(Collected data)

———

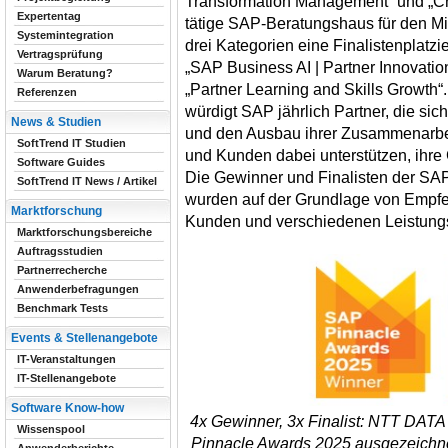
Transformation Management“ und „Cro
Expertentag
tätige SAP-Beratungshaus für den Mit
Systemintegration
drei Kategorien eine Finalistenplatzi
Vertragsprüfung
„SAP Business AI | Partner Innovati
Warum Beratung?
„Partner Learning and Skills Growth
Referenzen
würdigt SAP jährlich Partner, die si
News & Studien
und den Ausbau ihrer Zusammenarbe
SoftTrend IT Studien
und Kunden dabei unterstützen, ihre
Software Guides
Die Gewinner und Finalisten der SA
SoftTrend IT News / Artikel
wurden auf der Grundlage von Empf
Marktforschung
Kunden und verschiedenen Leistung
Marktforschungsbereiche
Auftragsstudien
Partnerrecherche
Anwenderbefragungen
Benchmark Tests
Events & Stellenangebote
IT-Veranstaltungen
IT-Stellenangebote
Software Know-how
4x Gewinner, 3x Finalist: NTT DATA
Wissenspool
Pinnacle Awards 2025 ausgezeichne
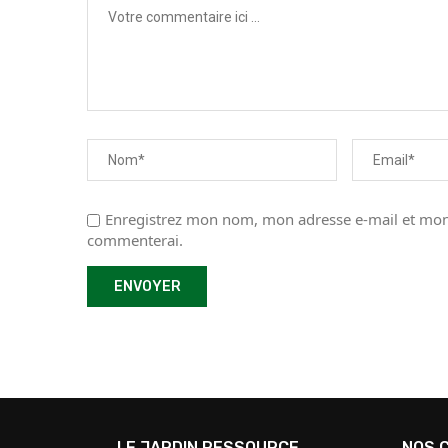
Enregistrez mon nom, mon adresse e-mail et mon 
commenterai.
LE JARDIN RESSOURCE
NOS 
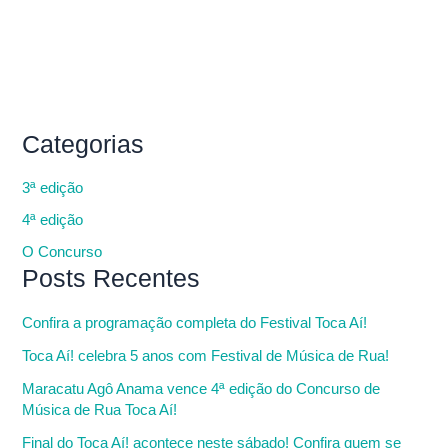
Categorias
3ª edição
4ª edição
O Concurso
Posts Recentes
Confira a programação completa do Festival Toca Aí!
Toca Aí! celebra 5 anos com Festival de Música de Rua!
Maracatu Agô Anama vence 4ª edição do Concurso de
Música de Rua Toca Aí!
Final do Toca Aí! acontece neste sábado! Confira quem se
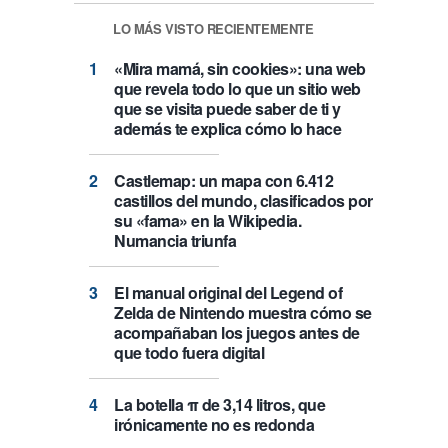
LO MÁS VISTO RECIENTEMENTE
«Mira mamá, sin cookies»: una web
que revela todo lo que un sitio web
que se visita puede saber de ti y
además te explica cómo lo hace
Castlemap: un mapa con 6.412
castillos del mundo, clasificados por
su «fama» en la Wikipedia.
Numancia triunfa
El manual original del Legend of
Zelda de Nintendo muestra cómo se
acompañaban los juegos antes de
que todo fuera digital
La botella π de 3,14 litros, que
irónicamente no es redonda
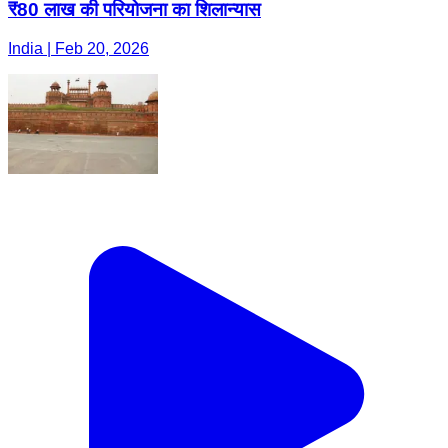
₹80 लाख की परियोजना का शिलान्यास
India | Feb 20, 2026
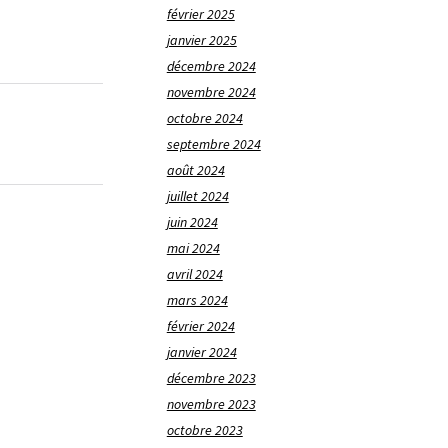
février 2025
janvier 2025
décembre 2024
novembre 2024
octobre 2024
septembre 2024
août 2024
juillet 2024
juin 2024
mai 2024
avril 2024
mars 2024
février 2024
janvier 2024
décembre 2023
novembre 2023
octobre 2023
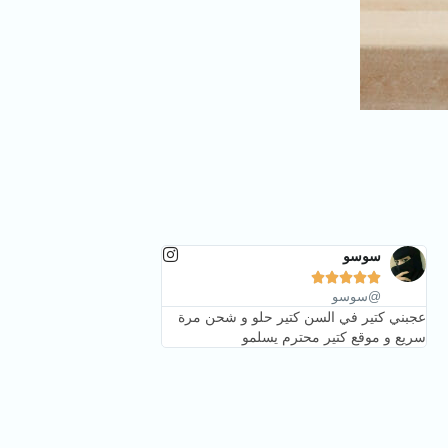
سوسو





@سوسو
عجبني كتير في السن كتير حلو و شحن مرة
سريع و موقع كتير محترم يسلمو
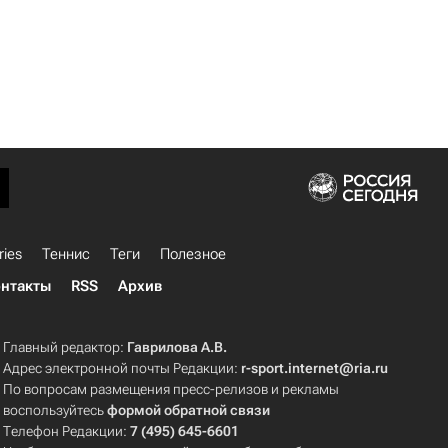
ries
Теннис
Теги
Полезное
нтакты
RSS
Архив
Главный редактор:
Гаврилова А.В.
Адрес электронной почты Редакции:
r-sport.internet@ria.ru
По вопросам размещения пресс-релизов и рекламы
воспользуйтесь
формой обратной связи
Телефон Редакции:
7 (495) 645-6601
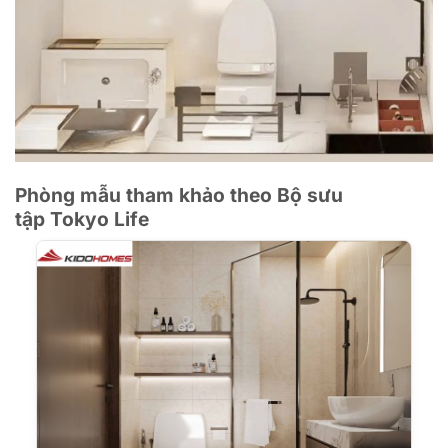
Phòng mẫu tham khảo theo Bộ sưu
tập Tokyo Life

———

Request: This task asks for the number of lines above that include the string "Música". Respond with that number only.

Exercise solution: 2